I have learned that I need to mourn the anniversary of her death alone. I once joined the family at the gravestone and it felt so impersonal for me that I never did so again. I need my one-on-one time with Ayala and cannot ever be at the gravestone with another person. Even yesterday during my walk, I felt the need to go to the cemetery to visit her, which I rarely do these days, but when discovered people near, walked right through to the cemetery and out into the fields. I need to be alone, especially on the day of her death.
There are two memorial dates. There is the Jewish date, the 6th day of the month Adar, based on the Jewish calendar and there is the Christian date, 12th of February. I choose one date for me to mourn and the other date is when the family gathers. During my mourning day, I take the day off from the office, go to the gravestone, cry on and off while working at home. I let my children know that on that day I will be sad all day and will not laugh or play with them because I am mourning of their older sister’s passing. This is the only day during the year where I am depressed over her passing. On the other days her memory is a blessing.
During the second date in which the family goes to the cemetery, I am waiting at home with my young boys for them to return so that I can host a lunch that I have spent the previous weeknights preparing. I am there to help them through their mourning and be the perfect hostess. By the end of the day, the family goes home with happiness and love in their hearts.
Now back to my dilemma of whether to mourn or celebrate.
I am unsure how to commemorate Ayala’s 10th memorial anniversary. I am uncomfortable inviting people to come to the grave if I am not going to be there because I believe that they are also coming for me. I also doubt that many would come after to the house for lunch.

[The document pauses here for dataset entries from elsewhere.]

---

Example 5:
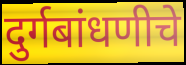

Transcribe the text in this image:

दुर्गबांधणीचे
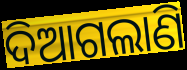
ଦିଆଗଲାଣି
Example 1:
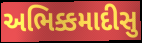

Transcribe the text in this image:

અભિક્કમાદીસુ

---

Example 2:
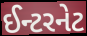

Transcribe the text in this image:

ઈન્ટરનેટ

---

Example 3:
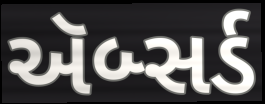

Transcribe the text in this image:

ઍબ્સર્ડ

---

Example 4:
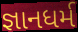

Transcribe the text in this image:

જ્ઞાનધર્મ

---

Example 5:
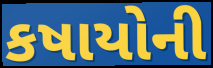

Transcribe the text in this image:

કષાયોની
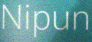
Nipun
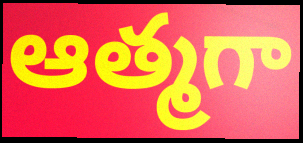
ఆత్మగా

Yesterday I went to an event that was close to where we planted a tree in honor of my daughter’s memory on the one year anniversary of her death. Nine years ago the Christian date of the memorial fell close to the Jewish holiday celebrating the New Year for the Tree called Tu Be’Shevat. It felt only proper to plant a tree in her memory in a small oasis of trees that had been adopted as a place to plant trees in the name of those souls that passed due to cancer. I went to see if after 9 years the tree survived, which it did although the remained of the fenced off area did not. Although the oasis is still beautiful with a flowing stream, large rocks and a picnic table. This would be a nice place to celebrate her memory, right next to the tree that survived, as we all did.
My question is that if I friends, should it be a sad memorial at the cemetary or a celebration of her life and our survival after her passing. My instincts tell me that it would be nicer to celebrate her memory as a community picnic, but I feel like it isn’t my decision alone. I will still have my day of mourning when I go to the cemetery to mourn, but what about those family members who also are used to mourning at the grave. Maybe my friends would also prefer to go to the cemetery.

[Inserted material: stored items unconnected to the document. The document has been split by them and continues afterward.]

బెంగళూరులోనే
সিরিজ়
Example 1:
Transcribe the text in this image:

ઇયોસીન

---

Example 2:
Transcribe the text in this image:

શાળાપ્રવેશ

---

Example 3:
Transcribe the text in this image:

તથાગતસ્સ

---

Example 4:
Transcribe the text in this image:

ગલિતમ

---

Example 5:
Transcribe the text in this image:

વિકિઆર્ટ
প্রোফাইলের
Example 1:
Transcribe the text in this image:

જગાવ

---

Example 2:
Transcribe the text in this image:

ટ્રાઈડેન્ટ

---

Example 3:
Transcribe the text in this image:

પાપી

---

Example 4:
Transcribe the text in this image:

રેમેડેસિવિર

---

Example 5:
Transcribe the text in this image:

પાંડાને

I think I will let the mother nature decide? If the weather is good on the planned day we go towards a picnic and if the weather is rainy then it will be the cemetery and our house.
When I started this blog I questioned whether I should celebrate or mourn my daughter’s passing but now I understand that every year I do both. I have my day of mourning and then I have the day of celebration where I host others and alter their morning of mourning into a happy celebration of her life. This is how it should be as life itself includes both some happiness and some sadness. We cannot truly feel one without the other.